**Assignment:**
The lines below may contain the word "blues". Please count those that do and give the number alone.
** Provided data follows **
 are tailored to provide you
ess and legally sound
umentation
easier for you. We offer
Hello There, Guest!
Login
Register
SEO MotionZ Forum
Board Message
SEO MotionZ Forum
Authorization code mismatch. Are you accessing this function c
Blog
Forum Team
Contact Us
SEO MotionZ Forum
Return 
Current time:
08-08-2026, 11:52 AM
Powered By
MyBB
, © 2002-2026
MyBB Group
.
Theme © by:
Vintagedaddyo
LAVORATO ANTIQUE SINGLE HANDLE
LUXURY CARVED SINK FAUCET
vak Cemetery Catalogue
** End of Provided data **
** Provided data follows **
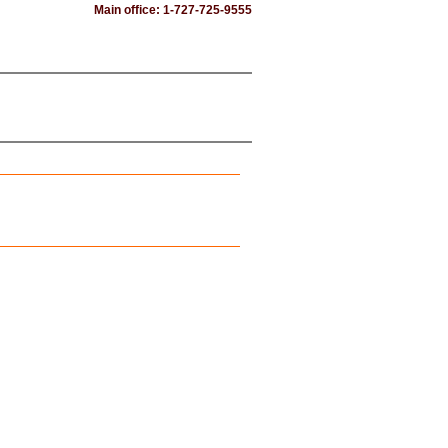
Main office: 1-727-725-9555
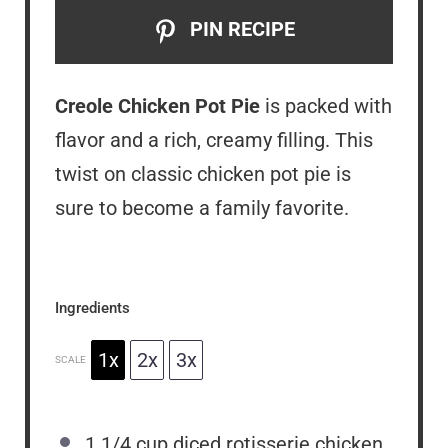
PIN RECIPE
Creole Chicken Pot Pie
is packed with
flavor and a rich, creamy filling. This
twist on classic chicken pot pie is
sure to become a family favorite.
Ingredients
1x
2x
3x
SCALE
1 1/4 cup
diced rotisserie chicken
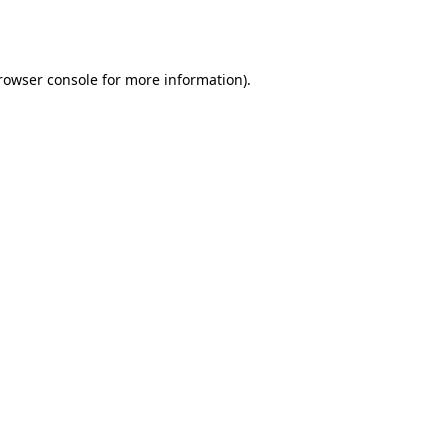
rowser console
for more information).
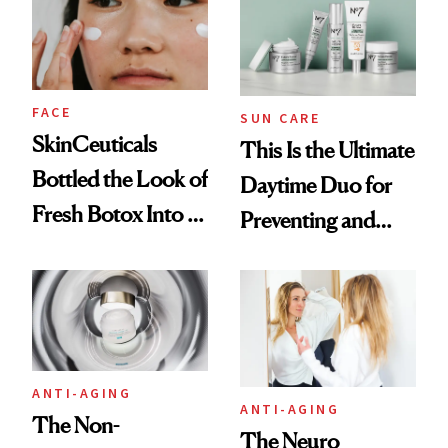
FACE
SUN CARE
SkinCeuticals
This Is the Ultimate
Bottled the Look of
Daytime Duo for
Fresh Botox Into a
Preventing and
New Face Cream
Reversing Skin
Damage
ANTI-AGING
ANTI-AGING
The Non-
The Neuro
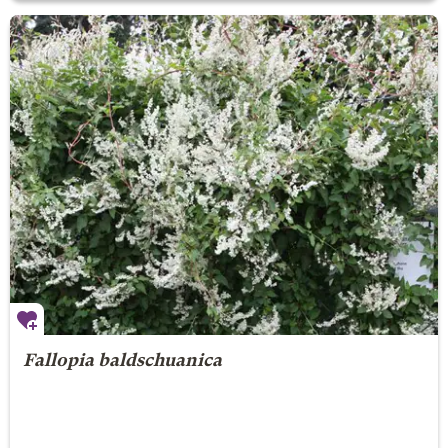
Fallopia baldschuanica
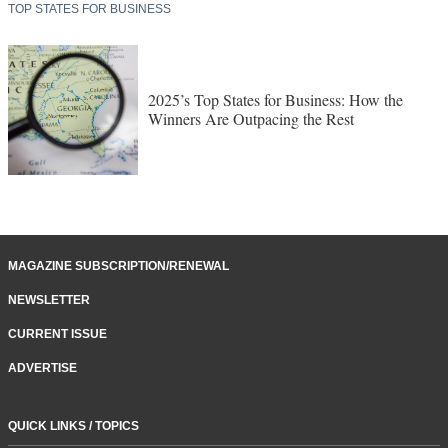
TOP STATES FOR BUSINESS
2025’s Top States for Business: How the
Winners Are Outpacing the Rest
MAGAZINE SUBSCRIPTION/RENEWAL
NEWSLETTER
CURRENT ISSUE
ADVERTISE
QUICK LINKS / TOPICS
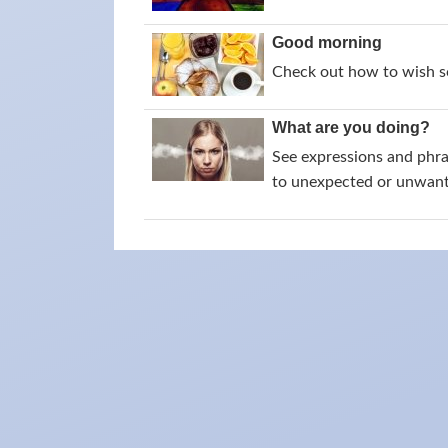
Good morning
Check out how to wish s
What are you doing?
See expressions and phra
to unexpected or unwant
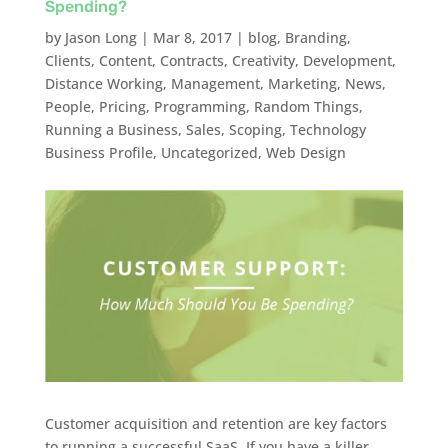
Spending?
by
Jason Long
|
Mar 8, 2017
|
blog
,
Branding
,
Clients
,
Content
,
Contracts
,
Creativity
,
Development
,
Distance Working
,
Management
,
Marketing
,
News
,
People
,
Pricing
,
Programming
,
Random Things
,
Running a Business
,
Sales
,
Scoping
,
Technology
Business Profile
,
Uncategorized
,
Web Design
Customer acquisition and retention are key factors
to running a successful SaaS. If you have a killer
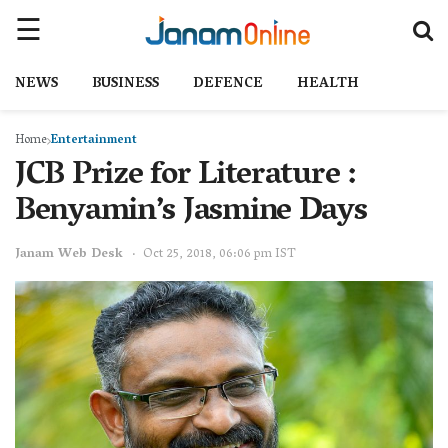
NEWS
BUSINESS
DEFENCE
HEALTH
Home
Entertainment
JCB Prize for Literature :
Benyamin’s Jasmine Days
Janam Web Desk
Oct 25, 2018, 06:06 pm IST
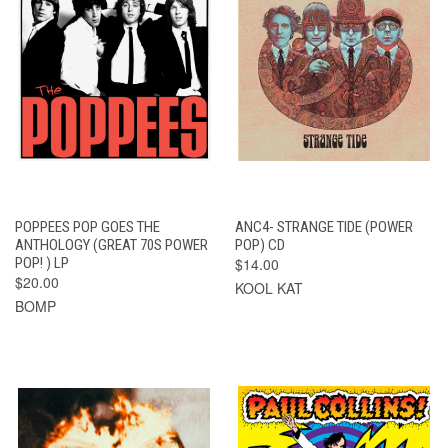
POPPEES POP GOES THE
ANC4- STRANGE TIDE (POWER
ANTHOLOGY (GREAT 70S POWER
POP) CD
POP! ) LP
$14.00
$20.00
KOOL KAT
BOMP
** End of Provided data **
** Provided data follows **
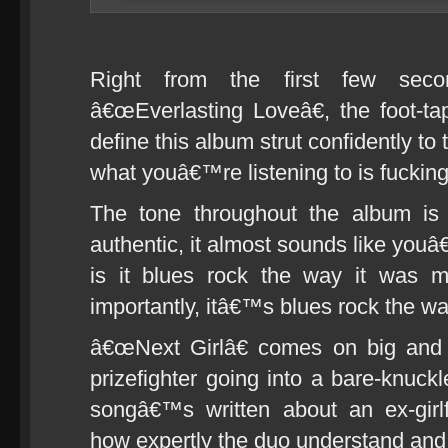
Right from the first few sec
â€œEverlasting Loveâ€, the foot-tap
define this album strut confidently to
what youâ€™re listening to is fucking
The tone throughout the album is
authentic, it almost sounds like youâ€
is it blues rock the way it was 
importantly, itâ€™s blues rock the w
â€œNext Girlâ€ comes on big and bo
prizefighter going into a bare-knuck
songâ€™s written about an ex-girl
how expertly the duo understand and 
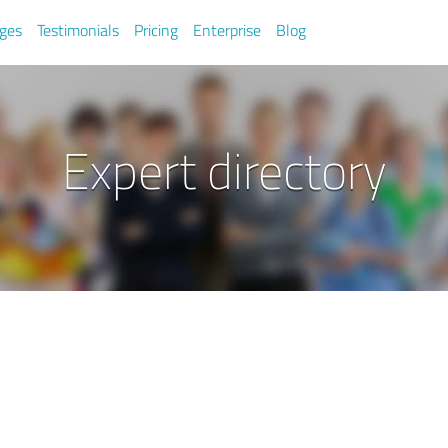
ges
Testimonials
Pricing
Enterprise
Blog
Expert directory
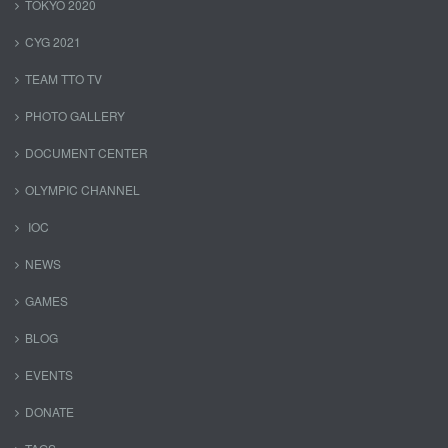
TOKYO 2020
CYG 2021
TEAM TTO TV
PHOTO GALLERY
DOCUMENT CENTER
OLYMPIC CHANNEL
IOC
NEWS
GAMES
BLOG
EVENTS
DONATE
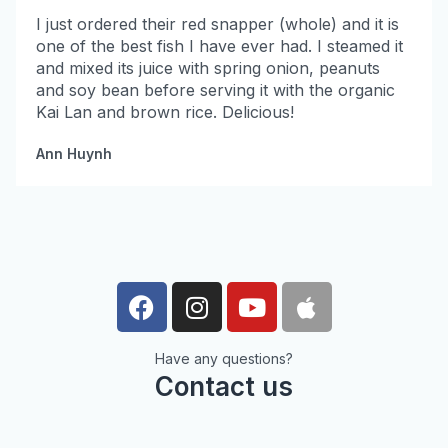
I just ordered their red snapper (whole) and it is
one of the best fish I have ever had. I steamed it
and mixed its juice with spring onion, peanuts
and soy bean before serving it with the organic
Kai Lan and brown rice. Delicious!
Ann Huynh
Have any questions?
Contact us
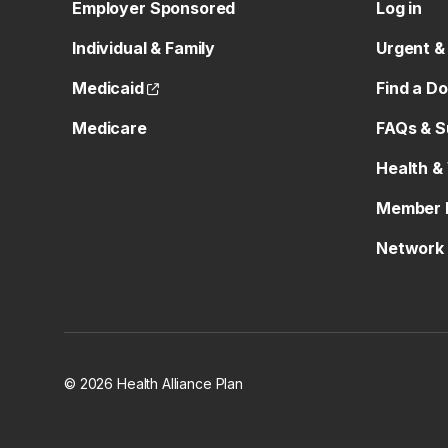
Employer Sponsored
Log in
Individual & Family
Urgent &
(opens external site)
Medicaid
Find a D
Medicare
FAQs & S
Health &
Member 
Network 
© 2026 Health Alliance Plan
** End of Provided data **
**Response to the exercise:**
2